How it would feel like to start developing for Android in 2019 - pingec
https://twitter.com/mvirkkunen/status/1176826139404394496
======
shaftway
> I'm going to create a socket connection to our own server instead. It's for
> internal users anyway, so they won't mind the battery drain.

Wait, what?

This is _why_ this is such a hard process. You're doing something that you
shouldn't do, and if apps were allowed to do this (like they were in the
past), then battery drain would happen (like it did) and people would get
angry and mis-attribute the problem (like you pointed out).

It's a _good_ thing that this isn't allowed, and developers like this are why.
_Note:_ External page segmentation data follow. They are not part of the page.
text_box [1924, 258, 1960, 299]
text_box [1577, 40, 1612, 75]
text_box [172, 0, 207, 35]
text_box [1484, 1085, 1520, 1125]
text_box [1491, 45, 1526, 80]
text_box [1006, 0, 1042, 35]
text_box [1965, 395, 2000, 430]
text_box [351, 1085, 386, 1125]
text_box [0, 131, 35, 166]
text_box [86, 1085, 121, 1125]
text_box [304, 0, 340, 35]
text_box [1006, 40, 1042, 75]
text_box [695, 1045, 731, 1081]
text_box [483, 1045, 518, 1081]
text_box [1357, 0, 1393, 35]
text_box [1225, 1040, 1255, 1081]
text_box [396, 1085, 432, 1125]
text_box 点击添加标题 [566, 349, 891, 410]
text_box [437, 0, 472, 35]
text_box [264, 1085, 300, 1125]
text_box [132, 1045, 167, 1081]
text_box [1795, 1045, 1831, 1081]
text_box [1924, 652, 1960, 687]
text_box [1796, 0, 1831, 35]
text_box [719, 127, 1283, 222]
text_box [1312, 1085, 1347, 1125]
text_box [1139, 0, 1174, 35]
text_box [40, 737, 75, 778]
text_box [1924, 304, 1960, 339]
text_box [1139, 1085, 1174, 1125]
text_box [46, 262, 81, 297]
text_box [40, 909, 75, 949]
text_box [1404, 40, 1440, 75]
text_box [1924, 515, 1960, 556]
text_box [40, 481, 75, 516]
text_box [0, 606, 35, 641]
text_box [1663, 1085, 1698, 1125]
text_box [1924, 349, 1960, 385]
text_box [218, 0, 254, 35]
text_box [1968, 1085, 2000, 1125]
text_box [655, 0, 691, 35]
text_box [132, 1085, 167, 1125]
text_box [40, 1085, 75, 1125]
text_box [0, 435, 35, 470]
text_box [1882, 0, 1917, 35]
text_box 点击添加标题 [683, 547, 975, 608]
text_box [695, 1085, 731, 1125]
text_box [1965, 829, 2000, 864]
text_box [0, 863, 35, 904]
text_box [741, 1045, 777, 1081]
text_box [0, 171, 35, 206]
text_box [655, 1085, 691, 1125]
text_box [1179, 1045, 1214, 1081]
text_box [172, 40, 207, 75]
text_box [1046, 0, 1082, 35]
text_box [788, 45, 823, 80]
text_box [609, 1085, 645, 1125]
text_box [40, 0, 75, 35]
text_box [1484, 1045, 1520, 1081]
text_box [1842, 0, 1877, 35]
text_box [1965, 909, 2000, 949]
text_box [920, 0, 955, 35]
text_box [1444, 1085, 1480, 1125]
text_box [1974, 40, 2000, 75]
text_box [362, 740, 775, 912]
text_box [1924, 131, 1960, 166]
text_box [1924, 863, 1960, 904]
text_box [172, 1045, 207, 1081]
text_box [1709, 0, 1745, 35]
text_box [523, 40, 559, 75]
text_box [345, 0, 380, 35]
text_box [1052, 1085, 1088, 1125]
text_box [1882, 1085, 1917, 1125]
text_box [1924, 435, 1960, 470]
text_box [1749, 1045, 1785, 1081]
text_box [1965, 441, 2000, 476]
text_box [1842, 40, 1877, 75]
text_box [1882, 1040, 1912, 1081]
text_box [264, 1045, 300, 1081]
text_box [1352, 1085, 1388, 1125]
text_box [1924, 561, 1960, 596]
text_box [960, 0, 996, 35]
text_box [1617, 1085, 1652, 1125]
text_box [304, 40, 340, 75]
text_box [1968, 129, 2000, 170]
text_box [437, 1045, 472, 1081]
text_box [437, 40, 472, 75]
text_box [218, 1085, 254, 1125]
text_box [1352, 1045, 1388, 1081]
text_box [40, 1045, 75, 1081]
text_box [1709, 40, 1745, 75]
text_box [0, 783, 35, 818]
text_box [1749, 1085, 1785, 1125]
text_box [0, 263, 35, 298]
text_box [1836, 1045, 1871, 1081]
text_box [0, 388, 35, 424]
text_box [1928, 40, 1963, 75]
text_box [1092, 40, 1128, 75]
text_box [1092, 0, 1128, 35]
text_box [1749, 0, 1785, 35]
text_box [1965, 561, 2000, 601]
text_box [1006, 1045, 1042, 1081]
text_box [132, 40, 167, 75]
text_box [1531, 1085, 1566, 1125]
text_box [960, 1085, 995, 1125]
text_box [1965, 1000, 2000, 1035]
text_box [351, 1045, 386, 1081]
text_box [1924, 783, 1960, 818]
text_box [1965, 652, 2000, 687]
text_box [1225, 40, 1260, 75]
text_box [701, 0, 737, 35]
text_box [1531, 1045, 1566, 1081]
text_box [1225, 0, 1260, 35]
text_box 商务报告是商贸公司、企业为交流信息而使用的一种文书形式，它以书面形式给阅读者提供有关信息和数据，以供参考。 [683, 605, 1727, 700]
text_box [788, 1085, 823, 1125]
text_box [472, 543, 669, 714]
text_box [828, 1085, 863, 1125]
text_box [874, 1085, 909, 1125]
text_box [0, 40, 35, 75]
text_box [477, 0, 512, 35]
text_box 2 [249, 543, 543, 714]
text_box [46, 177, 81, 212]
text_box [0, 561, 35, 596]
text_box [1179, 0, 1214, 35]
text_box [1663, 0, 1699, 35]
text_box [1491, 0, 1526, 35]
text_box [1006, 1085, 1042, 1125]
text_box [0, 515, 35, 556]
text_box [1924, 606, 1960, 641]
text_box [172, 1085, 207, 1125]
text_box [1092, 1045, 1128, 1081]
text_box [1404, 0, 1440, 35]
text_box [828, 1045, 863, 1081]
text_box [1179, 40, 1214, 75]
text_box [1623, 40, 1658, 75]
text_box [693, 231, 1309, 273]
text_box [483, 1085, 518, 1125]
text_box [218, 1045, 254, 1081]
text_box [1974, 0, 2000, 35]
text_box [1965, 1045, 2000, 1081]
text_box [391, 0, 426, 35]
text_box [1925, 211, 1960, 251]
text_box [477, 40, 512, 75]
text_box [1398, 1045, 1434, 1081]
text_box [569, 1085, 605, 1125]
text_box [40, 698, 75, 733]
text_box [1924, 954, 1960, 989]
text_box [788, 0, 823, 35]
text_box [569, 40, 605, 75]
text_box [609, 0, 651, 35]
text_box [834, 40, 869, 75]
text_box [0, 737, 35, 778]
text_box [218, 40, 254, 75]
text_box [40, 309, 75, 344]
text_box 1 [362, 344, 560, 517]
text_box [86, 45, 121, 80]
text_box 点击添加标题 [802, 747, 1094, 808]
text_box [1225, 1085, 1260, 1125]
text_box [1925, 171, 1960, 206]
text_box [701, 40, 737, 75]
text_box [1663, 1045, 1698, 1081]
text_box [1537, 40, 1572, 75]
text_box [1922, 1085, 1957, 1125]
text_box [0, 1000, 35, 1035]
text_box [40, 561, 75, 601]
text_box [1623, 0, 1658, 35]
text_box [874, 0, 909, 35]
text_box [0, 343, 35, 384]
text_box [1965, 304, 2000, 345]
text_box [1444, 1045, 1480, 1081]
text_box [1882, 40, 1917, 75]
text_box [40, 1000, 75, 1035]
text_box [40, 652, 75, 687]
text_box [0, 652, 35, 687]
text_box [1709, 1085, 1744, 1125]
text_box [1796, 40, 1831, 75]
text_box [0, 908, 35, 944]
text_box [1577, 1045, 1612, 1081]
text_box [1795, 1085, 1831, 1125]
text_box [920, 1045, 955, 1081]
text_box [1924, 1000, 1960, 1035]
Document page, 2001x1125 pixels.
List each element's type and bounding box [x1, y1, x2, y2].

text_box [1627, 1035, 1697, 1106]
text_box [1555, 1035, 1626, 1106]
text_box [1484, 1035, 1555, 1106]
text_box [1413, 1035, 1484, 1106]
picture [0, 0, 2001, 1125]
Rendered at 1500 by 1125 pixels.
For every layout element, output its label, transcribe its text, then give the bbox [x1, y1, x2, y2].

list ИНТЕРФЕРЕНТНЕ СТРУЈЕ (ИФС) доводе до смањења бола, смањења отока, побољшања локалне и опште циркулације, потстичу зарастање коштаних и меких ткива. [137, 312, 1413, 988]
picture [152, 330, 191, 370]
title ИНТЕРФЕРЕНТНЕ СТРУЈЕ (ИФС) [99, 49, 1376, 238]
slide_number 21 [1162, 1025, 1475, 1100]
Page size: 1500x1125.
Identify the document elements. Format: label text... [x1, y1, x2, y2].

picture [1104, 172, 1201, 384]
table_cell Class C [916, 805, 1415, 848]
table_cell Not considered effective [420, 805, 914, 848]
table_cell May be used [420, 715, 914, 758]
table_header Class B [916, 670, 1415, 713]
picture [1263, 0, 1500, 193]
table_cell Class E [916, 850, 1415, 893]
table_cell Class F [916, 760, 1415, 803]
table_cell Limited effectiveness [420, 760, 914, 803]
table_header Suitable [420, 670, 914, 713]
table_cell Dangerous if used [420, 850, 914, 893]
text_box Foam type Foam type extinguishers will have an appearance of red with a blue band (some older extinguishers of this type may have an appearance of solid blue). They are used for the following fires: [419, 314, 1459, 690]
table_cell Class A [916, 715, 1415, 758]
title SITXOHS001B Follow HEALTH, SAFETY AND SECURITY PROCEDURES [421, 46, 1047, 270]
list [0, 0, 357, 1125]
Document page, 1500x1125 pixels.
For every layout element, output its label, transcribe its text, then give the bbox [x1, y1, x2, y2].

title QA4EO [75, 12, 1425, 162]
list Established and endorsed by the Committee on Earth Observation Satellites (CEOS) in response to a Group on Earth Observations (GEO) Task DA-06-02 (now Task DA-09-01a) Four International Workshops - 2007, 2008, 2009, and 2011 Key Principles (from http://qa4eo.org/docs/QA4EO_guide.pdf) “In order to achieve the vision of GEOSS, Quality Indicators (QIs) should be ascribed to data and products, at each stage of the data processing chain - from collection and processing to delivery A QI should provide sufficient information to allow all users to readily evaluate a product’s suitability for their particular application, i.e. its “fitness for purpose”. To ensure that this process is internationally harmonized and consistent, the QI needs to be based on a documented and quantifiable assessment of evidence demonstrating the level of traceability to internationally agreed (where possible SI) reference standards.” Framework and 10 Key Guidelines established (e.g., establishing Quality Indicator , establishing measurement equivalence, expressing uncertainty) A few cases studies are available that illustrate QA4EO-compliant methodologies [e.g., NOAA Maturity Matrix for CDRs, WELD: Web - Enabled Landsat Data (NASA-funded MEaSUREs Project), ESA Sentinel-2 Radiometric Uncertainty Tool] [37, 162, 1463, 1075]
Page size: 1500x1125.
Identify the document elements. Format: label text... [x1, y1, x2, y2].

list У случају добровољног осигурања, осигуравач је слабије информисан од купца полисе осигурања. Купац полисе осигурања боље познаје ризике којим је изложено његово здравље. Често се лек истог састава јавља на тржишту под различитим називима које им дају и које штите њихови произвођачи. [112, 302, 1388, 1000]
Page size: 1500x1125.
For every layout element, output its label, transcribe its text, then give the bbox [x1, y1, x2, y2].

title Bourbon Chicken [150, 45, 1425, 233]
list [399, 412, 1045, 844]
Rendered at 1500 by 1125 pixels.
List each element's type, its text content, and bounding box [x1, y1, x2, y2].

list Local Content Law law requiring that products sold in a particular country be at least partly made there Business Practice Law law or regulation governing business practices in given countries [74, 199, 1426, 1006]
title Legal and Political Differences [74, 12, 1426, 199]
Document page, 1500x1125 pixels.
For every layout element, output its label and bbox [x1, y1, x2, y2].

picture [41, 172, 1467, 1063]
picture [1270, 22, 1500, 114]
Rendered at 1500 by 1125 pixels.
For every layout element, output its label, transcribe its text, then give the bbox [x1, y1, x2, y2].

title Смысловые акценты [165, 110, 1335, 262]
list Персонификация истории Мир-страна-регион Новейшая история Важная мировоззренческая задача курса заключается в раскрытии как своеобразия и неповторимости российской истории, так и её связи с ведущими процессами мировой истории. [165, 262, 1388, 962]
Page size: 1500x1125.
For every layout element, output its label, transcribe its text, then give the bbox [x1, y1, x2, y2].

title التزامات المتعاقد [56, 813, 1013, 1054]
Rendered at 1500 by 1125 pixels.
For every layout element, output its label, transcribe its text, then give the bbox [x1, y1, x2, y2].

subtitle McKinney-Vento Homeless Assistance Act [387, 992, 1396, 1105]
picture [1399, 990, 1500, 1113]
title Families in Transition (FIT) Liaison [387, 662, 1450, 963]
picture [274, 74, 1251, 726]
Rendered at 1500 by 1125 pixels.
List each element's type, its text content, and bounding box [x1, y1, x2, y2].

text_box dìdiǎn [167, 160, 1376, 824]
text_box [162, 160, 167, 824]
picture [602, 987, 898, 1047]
> Screw this. I'm going to tell my users to just use a laptop instead. At
> least those things work.

This is your real problem, you're trying to apply laptop paradigms to a phone.
A phone != a laptop. Let me know when you get push notifications working while
your laptop is sleeping.

------
stevewodil
At some point it becomes easier to send an email or text instead of a push
notification, if ultimately that was the problem to begin with and it's an app
for internal use only supposedly

------
mrlambchop
Satire or not, I spent all day debugging very similar FCM issues, but under
React Native. What looks like rate limiting can also be attributable to a
wonky application lifecycle integration between RN/Android. What times we live
in!